Background
He was born on March 17, 1894 in Buies Creek, North Carolina.
He was born on March 17, 1894 in Buies Creek, North Carolina.
Green studied playwriting under Frederick Henry Koch at the University of North Carolina, Chapel Hill.
Paul Green began his theatrical career with a series of one-act plays and followed these with In Abraham's Bosom (1926); this sympathetic study of a mulatto's valiant but unsuccessful efforts to improve his cultural status was awarded the Pulitzer Prize in 1927. His next play, The Field God (1927), pictures the religious struggle between a pantheistic farmer and his orthodox wife.

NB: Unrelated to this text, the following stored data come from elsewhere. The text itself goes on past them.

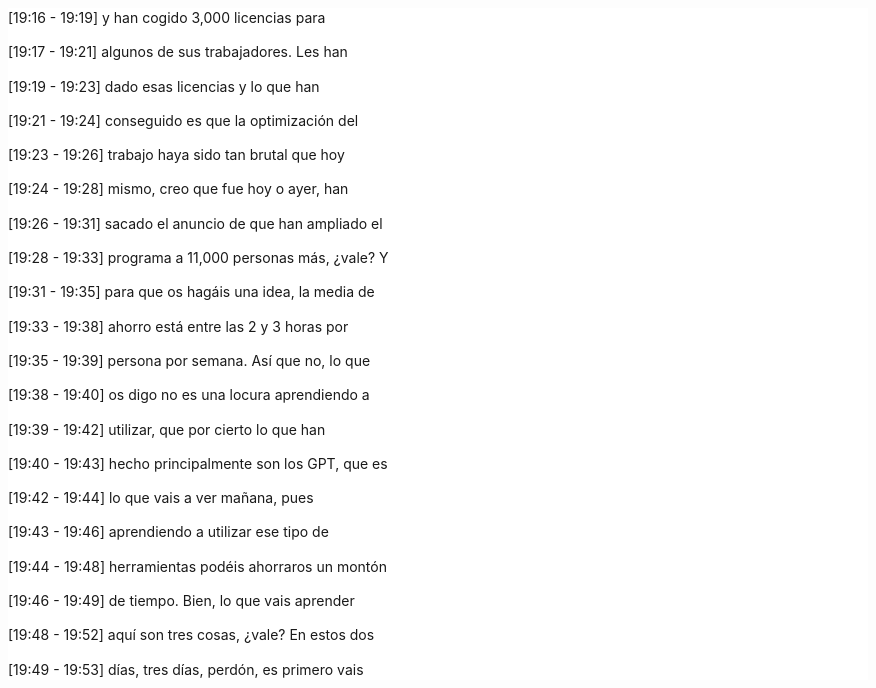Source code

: [19:16 - 19:19]
y han cogido 3,000 licencias para

[19:17 - 19:21]
algunos de sus trabajadores. Les han

[19:19 - 19:23]
dado esas licencias y lo que han

[19:21 - 19:24]
conseguido es que la optimización del

[19:23 - 19:26]
trabajo haya sido tan brutal que hoy

[19:24 - 19:28]
mismo, creo que fue hoy o ayer, han

[19:26 - 19:31]
sacado el anuncio de que han ampliado el

[19:28 - 19:33]
programa a 11,000 personas más, ¿vale? Y

[19:31 - 19:35]
para que os hagáis una idea, la media de

[19:33 - 19:38]
ahorro está entre las 2 y 3 horas por

[19:35 - 19:39]
persona por semana. Así que no, lo que

[19:38 - 19:40]
os digo no es una locura aprendiendo a

[19:39 - 19:42]
utilizar, que por cierto lo que han

[19:40 - 19:43]
hecho principalmente son los GPT, que es

[19:42 - 19:44]
lo que vais a ver mañana, pues

[19:43 - 19:46]
aprendiendo a utilizar ese tipo de

[19:44 - 19:48]
herramientas podéis ahorraros un montón

[19:46 - 19:49]
de tiempo. Bien, lo que vais aprender

[19:48 - 19:52]
aquí son tres cosas, ¿vale? En estos dos

[19:49 - 19:53]
días, tres días, perdón, es primero vais
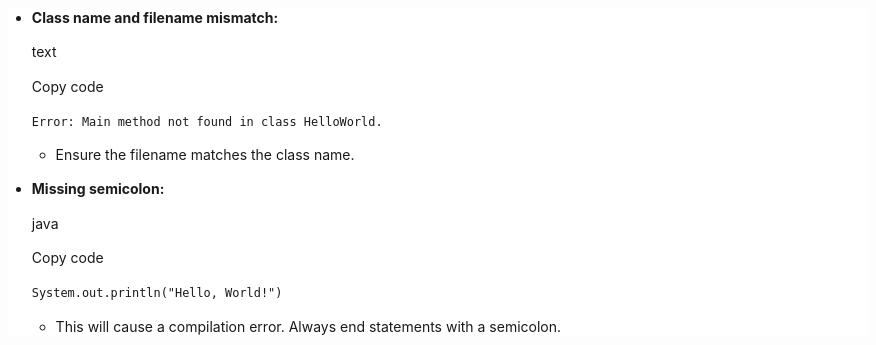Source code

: - **Class name and filename mismatch:**
    
    text
    
    Copy code
    
    `Error: Main method not found in class HelloWorld.`
    
    - Ensure the filename matches the class name.
- **Missing semicolon:**
    
    java
    
    Copy code
    
    `System.out.println("Hello, World!")`
    
    - This will cause a compilation error. Always end statements with a semicolon.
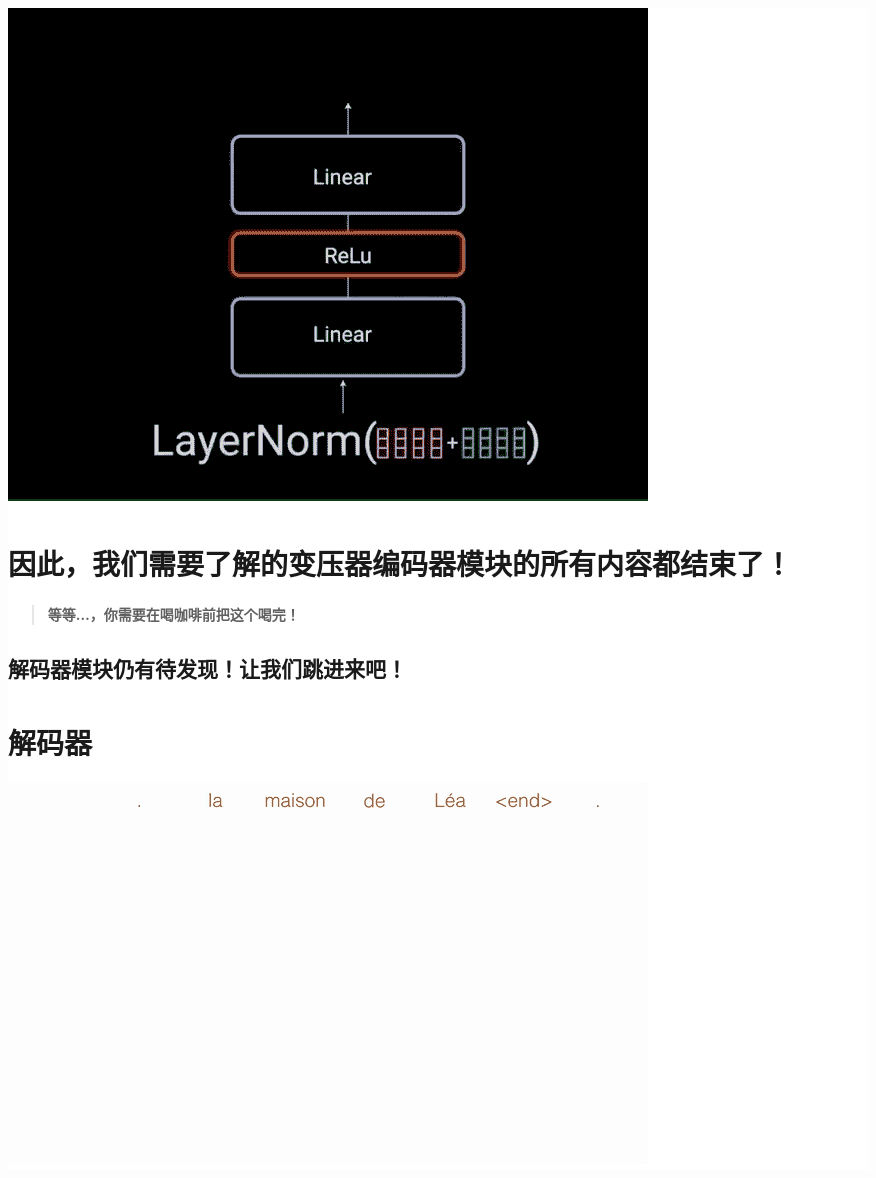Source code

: **![](img/e0284408db16ce85519f0bd9cf16202b.png)**

# **因此，我们需要了解的变压器编码器模块的所有内容都结束了！**

> **等等…，你需要在喝咖啡前把这个喝完！**

## **解码器模块仍有待发现！让我们跳进来吧！**

# **解码器**

**![](img/4687901f72b718d36d0cda635d78e111.png)**

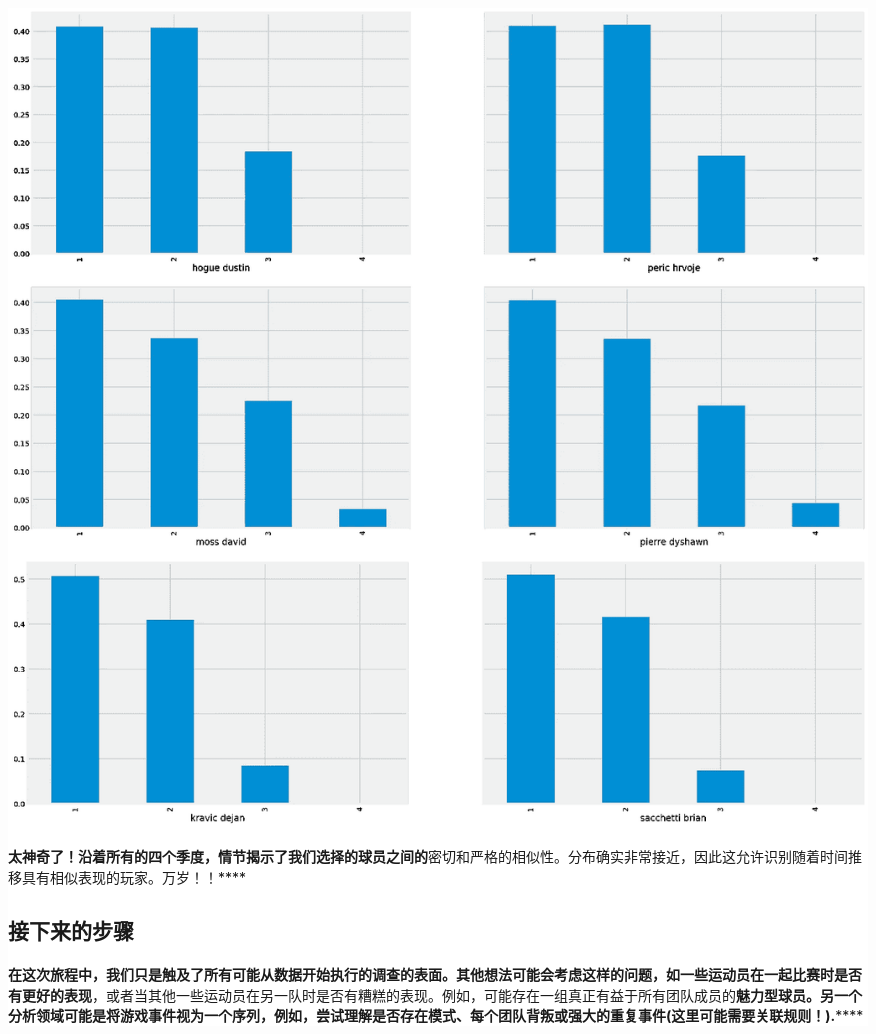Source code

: **![](img/e0ad255401ed07a641f6afb8a19999ac.png)****![](img/64f635105fd3c16f1932d61e42b17993.png)****![](img/1420a4e02fb2bdbabf3ca2c10f06a838.png)**

**太神奇了！沿着所有的四个季度，情节揭示了我们选择的球员之间的**密切和严格的相似性。分布确实非常接近，因此这允许识别随着时间推移具有相似表现的玩家。万岁！！****

## ****接下来的步骤****

**在这次旅程中，我们只是触及了所有可能从数据开始执行的调查的表面。其他想法可能会考虑这样的问题，如一些运动员在一起比赛时是否有更好的表现**，或者当其他一些运动员在另一队时是否有糟糕的表现。例如，可能存在一组真正有益于所有团队成员的**魅力型球员。另一个分析领域可能是将游戏事件视为一个序列，例如，尝试理解是否存在模式、每个团队背叛或强大的重复事件(这里可能需要关联规则！).******
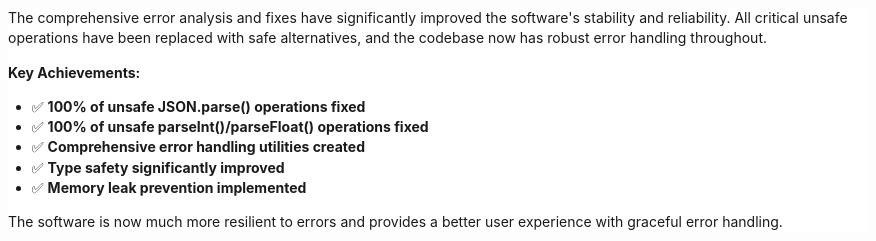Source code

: The comprehensive error analysis and fixes have significantly improved the software's stability and reliability. All critical unsafe operations have been replaced with safe alternatives, and the codebase now has robust error handling throughout.

**Key Achievements:**
- ✅ **100% of unsafe JSON.parse() operations fixed**
- ✅ **100% of unsafe parseInt()/parseFloat() operations fixed**
- ✅ **Comprehensive error handling utilities created**
- ✅ **Type safety significantly improved**
- ✅ **Memory leak prevention implemented**

The software is now much more resilient to errors and provides a better user experience with graceful error handling.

Tread the Green Grass (1929) is a symbolic fantasy about a country girl who goes mad through dreams and fears. In 1931 Green turned, in The House of Connelly, to a study of the disintegration of the landed Southern aristocracy in the face of the rising working class, and in Roll, Sweet Chariot (1934) he again gave a realistic account of black life. His Johnny Johnson (1936), which he wrote in collaboration with composer Kurt Weill, combines music and symbolism to tell the unhappy story of a soldier in World War I. Green's other plays include The Enchanted Maze (1939); The Highland Call (1941); Native Son (1941), which he wrote with Richard Wright, author of the original novel; The Sheltering Plaid (1965); and Drumbeats in Georgia (1973). Green also wrote several symphonic dramas--historical dramas performed outdoors--including The Lost Colony (1937), The Common Glory (1948), The Founders (1957), and The Confederacy (1958). His prolific output includes books of essays such as Plough and Furrow (1963), as well as many novels, shorts stories, songbooks, and both radio and screen plays.